Delight your guest with this recipe.
Ingredients
- for the chocolate sponge:
- 170 g unsalted butter
- 120 g icing sugar
- 7 egg yolks
- 7 egg whites
- 120 g caster sugar
- 170 g dark chocolate (minimum 70% cocoa)
- 150 g plain flour
- for the vanilla cream:
- 60 g plain yogurt
- 50 g icing sugar
- 125 ml cream (lightly whipped)
- lemon juice (to taste)
- 1/2 vanilla bean (split lengthways and scraped)
- for the pecan praline:
- 200 g caster sugar
- 100 ml water
- 200 g pecan nuts
- raspberry coulis
- 250 g raspberries
- 50-75 g sugar to sweeten the bitterness of the raspberries
- for the beef:
- 500 g milk chocolate (melted)
- gold leaf (gnough gold leaf to decorate cake)
- fresh raspberries
- 1 punnet of fresh raspberries
Method
- For the Chocolate Sponge:
- Cream together the softened butter and icing sugar.

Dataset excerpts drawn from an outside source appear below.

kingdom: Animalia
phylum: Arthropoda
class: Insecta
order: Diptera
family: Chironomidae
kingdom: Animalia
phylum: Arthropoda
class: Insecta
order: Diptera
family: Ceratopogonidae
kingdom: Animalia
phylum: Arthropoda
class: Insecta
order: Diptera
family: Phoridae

- Mix in the egg yolks one at a time.
- Meanwhile, beat together the egg whites and granulated sugar to soft peaks. Melt the chocolate over a double boiler then mix the lukewarm chocolate and flour into the butter mixture.

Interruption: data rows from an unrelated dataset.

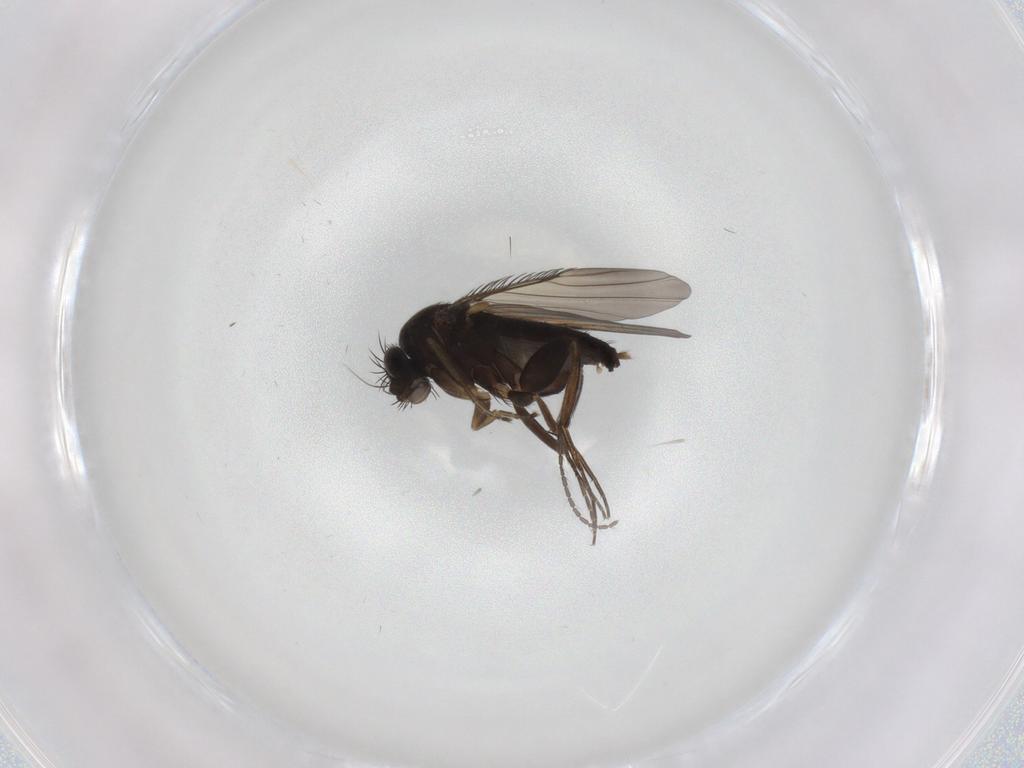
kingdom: Animalia
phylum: Arthropoda
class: Insecta
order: Diptera
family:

- Gently fold in the egg whites. Spread the batter thinly on a pre buttered and lined baking sheet and bake in a 180°C oven for about 15 minutes.
- For the Vanilla Cream:
- In a bowl, combine the yogurt, icing sugar, lemon juice and vanilla. Whip the cream and gently fold into the mixture.
- For the Pecan Praline:
- Roughly chop the pecan nuts and set aside.
- Place the caster sugar and water in heavy based saucepan and cook on a high heat. The sugar and water will combine when the water heats up a little.

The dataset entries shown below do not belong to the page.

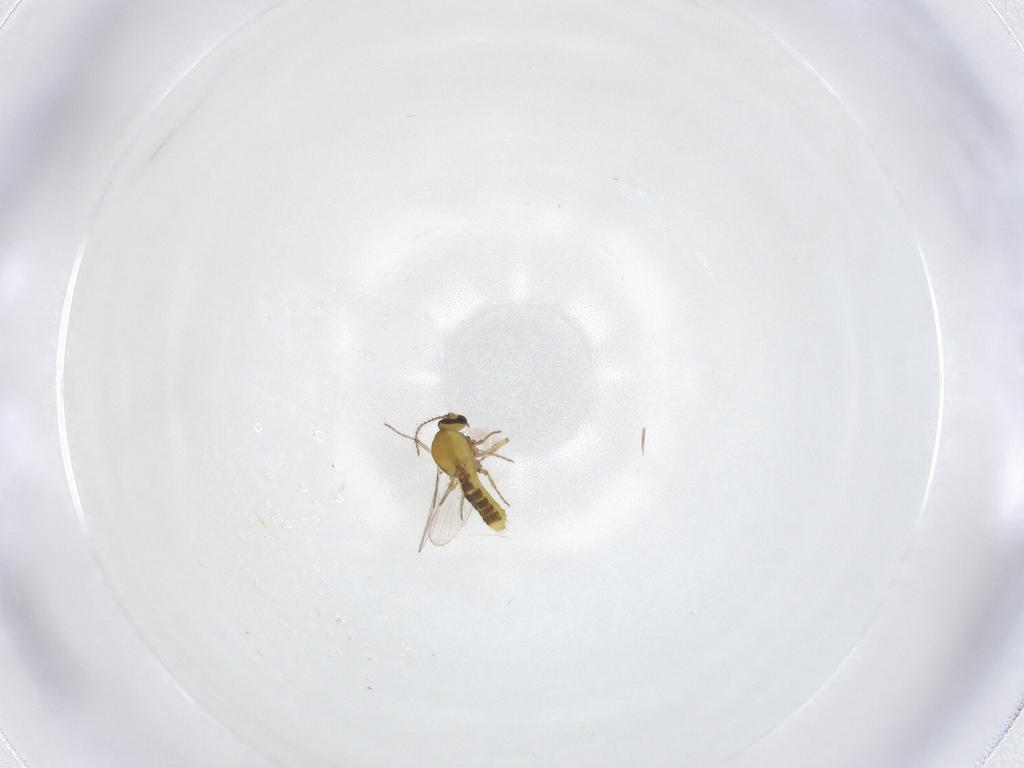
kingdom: Animalia
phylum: Arthropoda
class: Insecta
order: Diptera
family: Ceratopogonidae
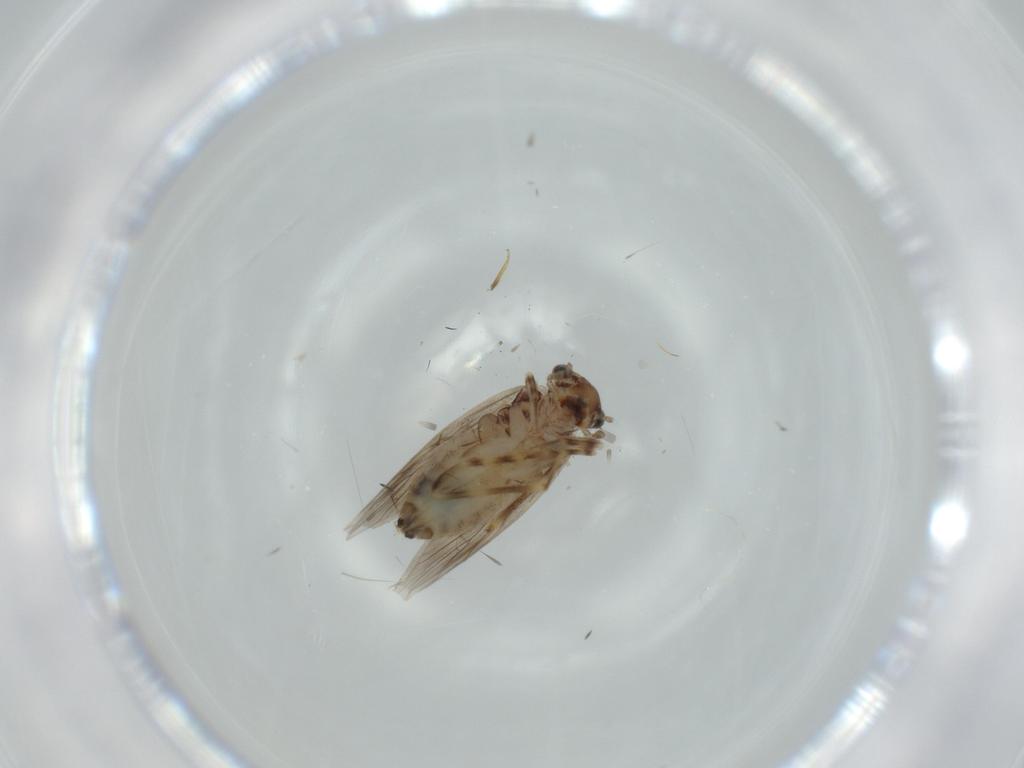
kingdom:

- Boil the mixture until you see the mixture turn to a light golden brown colour.
- Be very careful at this stage as you can burn the caramel very quickly.
- When the caramel turns a nice golden colour add the pecan praline.
- Pour on a non stick mat and leave to cool.
- Do not touch any caramel as it is extremely hot.
- When the mixture is cool break it up into manageable lumps and set aside.
- For the Raspberry Coulis:
- Place the raspberries and enough water to sweeten the bitterness into a small pot.
- Add a small bit of water and boil until the raspberries turn to a mush.
- Pass the mixture through a sieve and reduce the strained mixture until you achieve a jam like texture.
- Set aside to cool.
- To Serve:
- Cut the cake into 70 x 70mm pieces.
- Cut the square pieces down the middle. With the bottom of the cake spread a bit of the raspberry coulis around and then place some of the pecan praline on top.
- Pipe cream on top of this then place the other half of cake on top.
- Place a spoonful of melted chocolate on top of the cake and spread it out until it almost reaches the edges.
- Decorate with raspberries and gold leaf.
- For a really extra special finish you could make four sides out of milk chocolate and make the lid out of white chocolate.
- This takes a lot of time, but is well worth the finish.
- Just make sure you know the length, width and height of the finished cake before you start creating.